Finalmente, la política integral de desarrollo del talento humano alcanzó resultados contundentes en el territorio. En materia de oficios, se certificaron más de 250 personas como operadores de calderas a biomasa y más de 250 en manipulación segura de alimentos en diversos municipios, a la par de seminarios sobre Eficiencia Energética (junto a Papel Misionero), Inteligencia Artificial productiva, Química del agua en estanques de piscicultura, Warrants y soluciones de Infraestructura Verde Aplicada a la Construcción mediante jardines verticales. Con el firme propósito de inspirar a los futuros técnicos y profesionales, se consolidaron los programas juveniles «Ingenia tu futuro» —junto al Ministerio de Educación—, «Diseñando tu futuro» y el concurso nacional «Industria Inspira» junto a la Unión Industrial Argentina (UIA). Esta visión a largo plazo se coronó mediante una sólida vinculación académica con la Universidad Nacional de Misiones (UNaM), articulando la Diplomatura en Innovación y Desarrollo de Alimentos con la Facultad de Ciencias Exactas, y la Diplomatura en Diseño y Creación de Mobiliario con la Facultad de Arte y Diseño (FAyD), la cual iniciará en el segundo cuatrimestre para dar respuesta directa a la mano de obra calificada que demanda el futuro productivo de la provincia.
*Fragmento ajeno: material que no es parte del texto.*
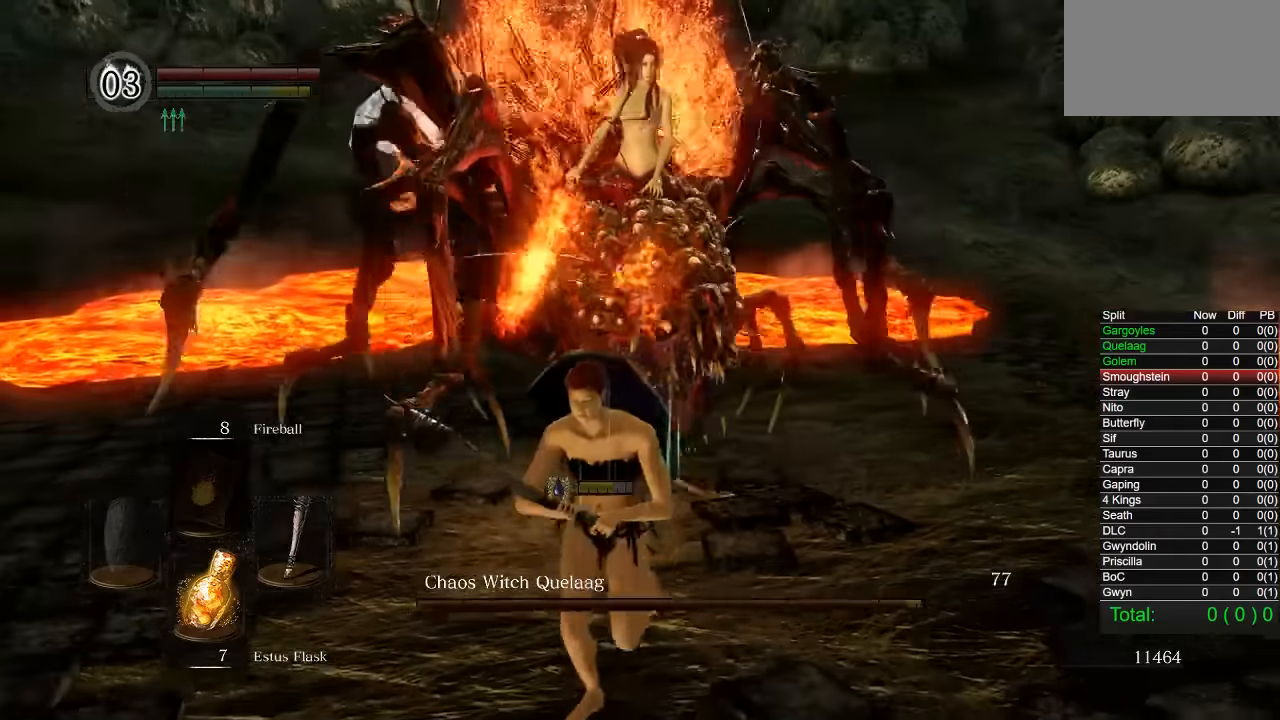
Gameplay with a controller (PlayStation layout); each line is a JSON object with the inputs held at the frame after it. "events" lists button and stick changes between this image and that frame as [ms after this image, input, new state], when the widget could be followed in between.
{"buttons": [], "left_stick": "down", "right_stick": "center", "events": [[167, "right_stick", "down"], [284, "right_stick", "center"]]}
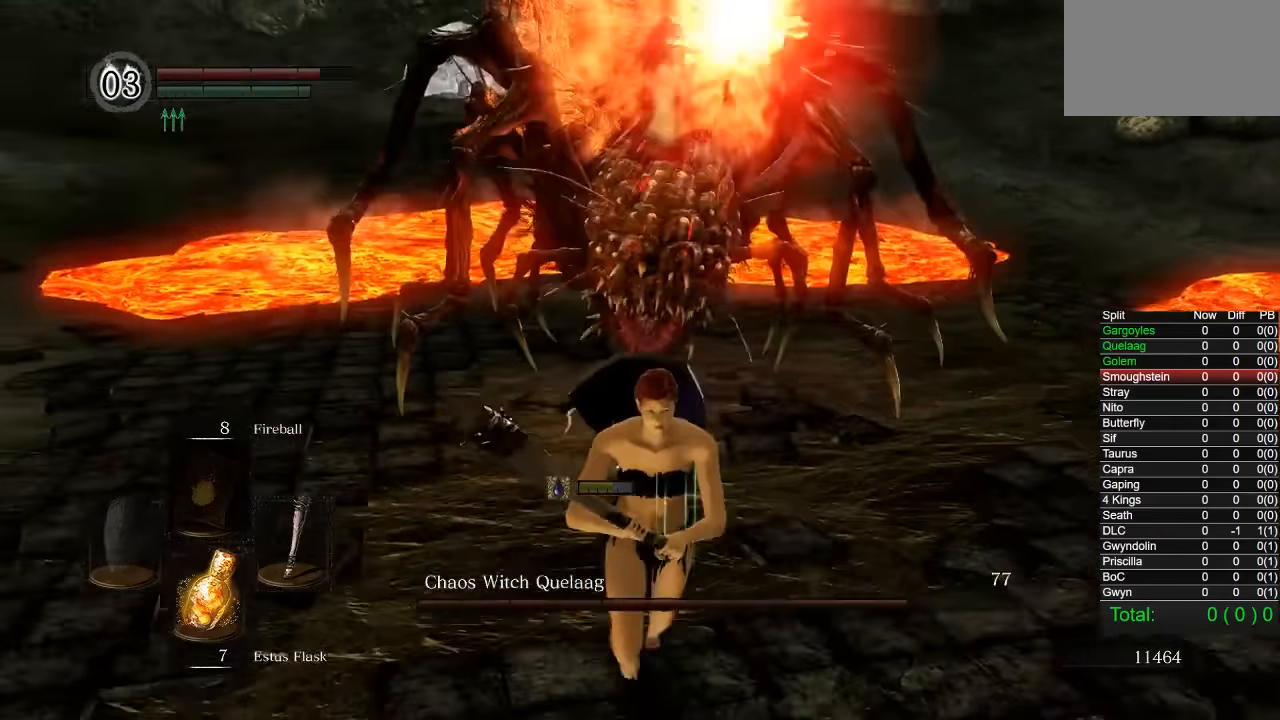
{"buttons": [], "left_stick": "down", "right_stick": "center", "events": [[234, "CIRCLE", "down"], [384, "CIRCLE", "up"]]}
De cara al segundo semestre del año, se ratificó que estas líneas de acción no representan esfuerzos aislados, sino que forman parte de una política de gestión permanente. En este sentido, el Ministerio de Industria de Misiones continuará profundizando el trabajo en territorio y redoblando la asistencia técnica y financiera directa a las empresas locales, bajo la premisa irrenunciable de seguir fortaleciendo el tejido industrial y elevando los niveles de competitividad de la producción misionera en los mercados nacionales e internacionales.